** Data to process follows **

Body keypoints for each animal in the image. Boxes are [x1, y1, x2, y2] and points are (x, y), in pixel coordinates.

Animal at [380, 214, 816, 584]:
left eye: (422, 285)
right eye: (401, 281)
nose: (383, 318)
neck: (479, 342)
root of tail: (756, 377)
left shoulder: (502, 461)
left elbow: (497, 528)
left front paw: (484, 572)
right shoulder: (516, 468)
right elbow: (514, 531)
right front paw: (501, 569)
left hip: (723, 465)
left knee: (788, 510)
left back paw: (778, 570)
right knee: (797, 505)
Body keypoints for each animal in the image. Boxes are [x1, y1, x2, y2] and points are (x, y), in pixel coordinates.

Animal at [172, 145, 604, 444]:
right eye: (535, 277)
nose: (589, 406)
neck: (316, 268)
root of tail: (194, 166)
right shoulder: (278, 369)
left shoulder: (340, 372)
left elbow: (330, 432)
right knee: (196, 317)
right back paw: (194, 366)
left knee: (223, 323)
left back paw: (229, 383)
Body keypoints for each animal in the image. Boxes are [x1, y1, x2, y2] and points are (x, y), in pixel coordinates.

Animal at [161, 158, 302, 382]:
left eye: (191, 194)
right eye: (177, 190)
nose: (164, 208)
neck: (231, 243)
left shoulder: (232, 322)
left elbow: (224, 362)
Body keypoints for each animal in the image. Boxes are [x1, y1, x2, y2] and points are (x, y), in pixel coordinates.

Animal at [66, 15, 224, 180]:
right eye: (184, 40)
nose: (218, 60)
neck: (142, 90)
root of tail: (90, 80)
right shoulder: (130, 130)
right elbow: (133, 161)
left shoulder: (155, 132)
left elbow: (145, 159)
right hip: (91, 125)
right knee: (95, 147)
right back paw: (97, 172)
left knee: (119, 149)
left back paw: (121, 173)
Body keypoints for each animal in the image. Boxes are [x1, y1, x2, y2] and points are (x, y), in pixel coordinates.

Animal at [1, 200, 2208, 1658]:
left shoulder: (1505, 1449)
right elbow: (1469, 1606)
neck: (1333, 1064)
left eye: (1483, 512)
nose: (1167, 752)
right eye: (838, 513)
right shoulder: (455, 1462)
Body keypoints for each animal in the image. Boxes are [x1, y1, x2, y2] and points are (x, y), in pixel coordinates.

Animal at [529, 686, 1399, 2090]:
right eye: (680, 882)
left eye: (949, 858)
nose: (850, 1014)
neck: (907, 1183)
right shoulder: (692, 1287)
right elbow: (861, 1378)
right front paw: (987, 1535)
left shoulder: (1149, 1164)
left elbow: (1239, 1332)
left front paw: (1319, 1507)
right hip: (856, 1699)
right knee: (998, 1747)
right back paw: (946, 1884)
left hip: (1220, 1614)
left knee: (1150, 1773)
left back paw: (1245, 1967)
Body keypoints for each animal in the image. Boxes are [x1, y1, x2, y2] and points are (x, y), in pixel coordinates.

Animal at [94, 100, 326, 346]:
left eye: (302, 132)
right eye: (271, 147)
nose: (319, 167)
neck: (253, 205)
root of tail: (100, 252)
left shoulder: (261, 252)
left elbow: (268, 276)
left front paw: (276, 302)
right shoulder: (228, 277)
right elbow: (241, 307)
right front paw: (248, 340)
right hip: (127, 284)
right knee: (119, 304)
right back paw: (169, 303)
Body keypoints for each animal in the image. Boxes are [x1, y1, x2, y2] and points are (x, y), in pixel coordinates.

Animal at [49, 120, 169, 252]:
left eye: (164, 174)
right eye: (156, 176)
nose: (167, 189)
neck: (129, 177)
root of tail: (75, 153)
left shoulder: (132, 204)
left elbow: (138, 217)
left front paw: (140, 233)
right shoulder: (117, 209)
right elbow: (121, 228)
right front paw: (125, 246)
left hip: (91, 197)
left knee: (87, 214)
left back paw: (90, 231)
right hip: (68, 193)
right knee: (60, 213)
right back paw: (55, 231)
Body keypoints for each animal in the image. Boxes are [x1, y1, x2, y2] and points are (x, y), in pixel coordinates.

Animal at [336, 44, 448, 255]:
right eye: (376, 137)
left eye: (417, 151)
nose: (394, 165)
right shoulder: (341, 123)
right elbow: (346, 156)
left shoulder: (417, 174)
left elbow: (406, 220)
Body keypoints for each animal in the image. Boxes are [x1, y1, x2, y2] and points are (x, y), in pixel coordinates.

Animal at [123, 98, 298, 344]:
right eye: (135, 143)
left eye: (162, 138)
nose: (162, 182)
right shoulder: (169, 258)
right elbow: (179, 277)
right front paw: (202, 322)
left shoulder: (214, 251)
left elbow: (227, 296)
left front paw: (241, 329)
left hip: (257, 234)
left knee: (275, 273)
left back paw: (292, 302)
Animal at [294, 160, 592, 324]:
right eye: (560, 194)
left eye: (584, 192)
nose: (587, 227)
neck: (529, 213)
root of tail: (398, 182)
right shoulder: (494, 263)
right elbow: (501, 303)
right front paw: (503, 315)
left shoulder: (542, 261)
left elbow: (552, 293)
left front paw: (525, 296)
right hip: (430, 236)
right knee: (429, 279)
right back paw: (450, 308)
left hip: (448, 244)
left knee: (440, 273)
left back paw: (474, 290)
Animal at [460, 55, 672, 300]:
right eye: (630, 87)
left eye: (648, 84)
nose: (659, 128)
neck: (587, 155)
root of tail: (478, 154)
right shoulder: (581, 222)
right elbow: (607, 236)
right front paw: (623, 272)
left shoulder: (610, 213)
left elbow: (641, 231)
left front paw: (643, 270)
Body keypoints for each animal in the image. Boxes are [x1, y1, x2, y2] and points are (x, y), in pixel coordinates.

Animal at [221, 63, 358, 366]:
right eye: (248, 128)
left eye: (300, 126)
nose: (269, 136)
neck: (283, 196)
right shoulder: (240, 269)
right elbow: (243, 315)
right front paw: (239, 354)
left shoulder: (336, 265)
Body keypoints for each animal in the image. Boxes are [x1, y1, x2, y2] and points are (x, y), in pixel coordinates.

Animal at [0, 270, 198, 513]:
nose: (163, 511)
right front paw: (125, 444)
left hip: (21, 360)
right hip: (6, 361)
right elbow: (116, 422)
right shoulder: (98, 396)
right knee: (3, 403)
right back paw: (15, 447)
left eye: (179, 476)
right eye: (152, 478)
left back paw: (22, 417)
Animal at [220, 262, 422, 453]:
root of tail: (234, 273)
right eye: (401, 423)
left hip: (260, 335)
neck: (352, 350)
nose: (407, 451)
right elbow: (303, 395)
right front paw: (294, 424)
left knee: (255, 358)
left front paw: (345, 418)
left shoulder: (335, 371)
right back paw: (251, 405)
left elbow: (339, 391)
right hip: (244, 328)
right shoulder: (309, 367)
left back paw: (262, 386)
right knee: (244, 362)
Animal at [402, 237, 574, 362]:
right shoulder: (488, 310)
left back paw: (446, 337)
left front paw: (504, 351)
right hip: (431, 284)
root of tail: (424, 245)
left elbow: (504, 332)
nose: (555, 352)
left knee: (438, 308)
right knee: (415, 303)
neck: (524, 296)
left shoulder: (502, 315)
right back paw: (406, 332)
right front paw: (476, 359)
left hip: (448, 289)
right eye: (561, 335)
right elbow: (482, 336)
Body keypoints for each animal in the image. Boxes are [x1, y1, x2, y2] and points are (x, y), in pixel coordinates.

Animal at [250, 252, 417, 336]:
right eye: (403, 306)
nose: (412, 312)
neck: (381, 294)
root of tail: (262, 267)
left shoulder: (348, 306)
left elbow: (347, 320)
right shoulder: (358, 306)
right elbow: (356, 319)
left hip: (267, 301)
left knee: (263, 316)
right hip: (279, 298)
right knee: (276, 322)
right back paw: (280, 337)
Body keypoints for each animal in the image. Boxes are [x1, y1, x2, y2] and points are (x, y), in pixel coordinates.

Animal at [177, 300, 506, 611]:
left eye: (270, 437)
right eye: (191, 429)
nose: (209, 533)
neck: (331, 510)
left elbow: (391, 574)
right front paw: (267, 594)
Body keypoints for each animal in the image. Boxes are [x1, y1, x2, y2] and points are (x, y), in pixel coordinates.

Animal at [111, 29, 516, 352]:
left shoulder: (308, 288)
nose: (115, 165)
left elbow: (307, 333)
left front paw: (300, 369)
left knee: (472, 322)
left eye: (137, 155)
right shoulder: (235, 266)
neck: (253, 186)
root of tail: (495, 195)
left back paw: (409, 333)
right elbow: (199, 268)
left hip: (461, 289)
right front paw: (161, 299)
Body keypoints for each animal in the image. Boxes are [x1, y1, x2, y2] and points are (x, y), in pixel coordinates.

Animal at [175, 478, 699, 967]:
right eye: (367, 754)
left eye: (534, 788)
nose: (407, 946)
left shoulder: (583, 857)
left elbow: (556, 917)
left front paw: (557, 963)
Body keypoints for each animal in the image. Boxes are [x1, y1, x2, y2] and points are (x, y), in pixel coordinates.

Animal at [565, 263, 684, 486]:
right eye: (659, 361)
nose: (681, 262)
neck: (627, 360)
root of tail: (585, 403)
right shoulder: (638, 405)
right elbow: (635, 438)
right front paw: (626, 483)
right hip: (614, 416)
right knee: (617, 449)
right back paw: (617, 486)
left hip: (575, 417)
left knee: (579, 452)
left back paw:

** End of Data to process **

Reproduce only this range: the first line of the data above through the line with "right elbow: (514, 531)", both included, exactly as written.

Body keypoints for each animal in the image. Boxes are [x1, y1, x2, y2] and points are (x, y), in pixel coordinates.

Animal at [380, 214, 816, 584]:
left eye: (422, 285)
right eye: (401, 281)
nose: (383, 318)
neck: (479, 342)
root of tail: (756, 377)
left shoulder: (502, 461)
left elbow: (497, 528)
left front paw: (484, 572)
right shoulder: (516, 468)
right elbow: (514, 531)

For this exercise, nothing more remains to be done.